Roman de Sylvie Germain.
Un petit garçon, inséparable de son ours en peluche Magnus, a perdu tous ses souvenirs d’enfance. Façonné par les propos de sa mère et par une légende familiale, l’enfant grandit dans la fiction. Au fil des années, les souvenirs se craquèlent pour révéler les mensonges et détruire une identité factice. L’enfant devenu homme chemine d’un prénom à un autre: Franz-Georg, Adam, Magnus. Il « a reconstitué une partie du puzzle familial qui ressemble davantage à un tableau d’Otto Dix, de Georg Grosz ou d’Edvard Munch qu’à la peinture romantique que lui présentait sa mère. » (p. 65) Après s’être libéré des mensonges d’un passé qui n’était pas le sien, il lui faut trouver qui il y est et où est sa place.
J’avais été bouleversée par Le livre des nuits de cette auteure. Cet autre ouvrage est tout autant bouleversant.
La facture du texte est protéiforme: le récit se compose de « fragments » numérotés de 0 à 29 qui raconte l’histoire de l’enfant. Ils ne sont pas tous dans l’ordre. Le premier d’entre eux trouve sa place après le premier tiers du récit. Le fragment 0 clôt pratiquement le texte. « Tant pis pour le désordre, la chronologie d’une vie humaine n’est jamais aussi linéaire qu’on le croit. » (p. 14)
Il y a des « notules » au contenu informatif et neutre, pleines d’ironie dramatique quand elles entrent en résonance avec les fragments. Il y a enfin des « séquences », citations d’ouvrages d’art, de poèmes, d’opéras, de lieder et de romans qui illustrent les fragments. Les paroles de Martin Luther King, de Jules Supervielle, de Dietrich Bonhoeffer ou encore de Franz Schubert éclairent le texte comme autant de professions de foi de nouveaux saints.
L’histoire de Magnus interroge la validité des souvenirs. Les différentes formes du texte s’agencent comme un raisonnement logique: les notules ont valeur de prédicats, les fragments d’arguments et les séquences sont les exemples. Le récit devient la démonstration d’une existence: Magnus, ou quel que soit son nom, existe, mais il faut prouver qui il est.
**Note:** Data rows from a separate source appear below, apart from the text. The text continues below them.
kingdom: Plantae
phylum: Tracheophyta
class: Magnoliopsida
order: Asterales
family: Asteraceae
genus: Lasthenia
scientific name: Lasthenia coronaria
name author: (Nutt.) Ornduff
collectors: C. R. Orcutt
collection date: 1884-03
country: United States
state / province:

Le récit des origines est mis à mal. D’ordinaire, il s’agit de se raccrocher à une généalogie, de renouer le lien, de s’inscrire dans une linéarité familiale. Magnus, une fois conscient et horrifié par la souillure familiale, cherche à se libérer de « cette ascendance nauséeuse. » (p. 74) Néanmoins, « il a vingt ans, et il est un inconnu à lui-même, un jeune homme anonyme surchargé de mémoire à laquelle cependant l’essentiel – la souche. » (p. 116) Magnus est une branche flottante sur les flots de l’Histoire. Magnus enjoint à se méfier des souvenirs inscrits sur un esprit vierge comme une tabula rasa. Les patronymes sont aussi soumis au doute. Si l’habit ne fait pas le moine, le nom ne fait pas l’homme non plus.
La solitude est tour à tour malédiction et salut. Enfant, le héros ne se sépare pas de son ours en peluche qui est le témoin muet et impassible des évènements d’une vie volée. Puis il y a les femmes, May et Peggy, jalons indispensables mais éphémères de la vie d’homme de Magnus. Enfin, c’est dans le retrait du monde et l’ivresse de lui-même que Magnus trouve la force de tracer sa propre route.
L’alchimie des langues, de l’allemand à l’anglais et du français à l’espagnol, ouvre un horizon de possibles. En maîtrisant ces différents langages, Magnus peut remonter les différents fleuves de son histoire, jusqu’en Islande s’il osait. Magnus est surtout le produit d’une histoire européenne, le malheureux résultat d’horreurs et de fuites combinées.
L’auteure m’a encore une fois saisie là où je suis le plus sensible. Je n’en dirai pas davantage sur ce livre. J’ai maintenant hâte de lire les autres œuvres de Sylvie Germain.